REQUIRED ACTION
The answer is the line that contains "Determines whether or" followed by every later line of the entries below, each repeated exactly, and nothing else.

** Opening DATA LISTING block **

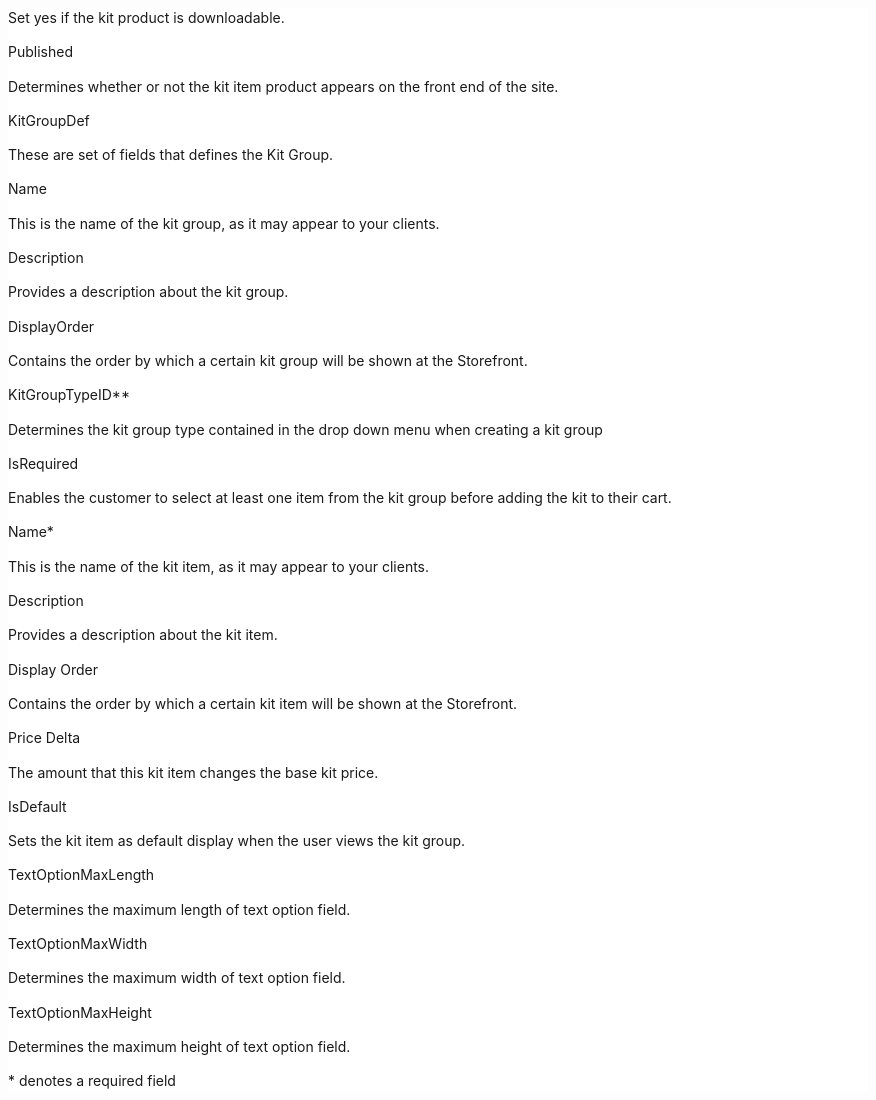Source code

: Set yes if the kit product is downloadable.

Published

Determines whether or not the kit item product appears on the front end of the site.

KitGroupDef

These are set of fields that defines the Kit Group.

Name

This is the name of the kit group, as it may appear to your clients.

Description

Provides a description about the kit group.

DisplayOrder

Contains the order by which a certain kit group will be shown at the Storefront.

KitGroupTypeID\*\*

Determines the kit group type contained in the drop down menu when creating a kit group

IsRequired

Enables the customer to select at least one item from the kit group before adding the kit to their cart.

Name\*

This is the name of the kit item, as it may appear to your clients.

Description

Provides a description about the kit item.

Display Order

Contains the order by which a certain kit item will be shown at the Storefront.

Price Delta

The amount that this kit item changes the base kit price.

IsDefault

Sets the kit item as default display when the user views the kit group.

TextOptionMaxLength

Determines the maximum length of text option field.

TextOptionMaxWidth

Determines the maximum width of text option field.

TextOptionMaxHeight

Determines the maximum height of text option field.

\* denotes a required field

** Closing DATA LISTING block **

SOLUTION
Determines whether or not the kit item product appears on the front end of the site.

KitGroupDef

These are set of fields that defines the Kit Group.

Name

This is the name of the kit group, as it may appear to your clients.

Description

Provides a description about the kit group.

DisplayOrder

Contains the order by which a certain kit group will be shown at the Storefront.

KitGroupTypeID\*\*

Determines the kit group type contained in the drop down menu when creating a kit group

IsRequired

Enables the customer to select at least one item from the kit group before adding the kit to their cart.

Name\*

This is the name of the kit item, as it may appear to your clients.

Description

Provides a description about the kit item.

Display Order

Contains the order by which a certain kit item will be shown at the Storefront.

Price Delta

The amount that this kit item changes the base kit price.

IsDefault

Sets the kit item as default display when the user views the kit group.

TextOptionMaxLength

Determines the maximum length of text option field.

TextOptionMaxWidth

Determines the maximum width of text option field.

TextOptionMaxHeight

Determines the maximum height of text option field.

\* denotes a required field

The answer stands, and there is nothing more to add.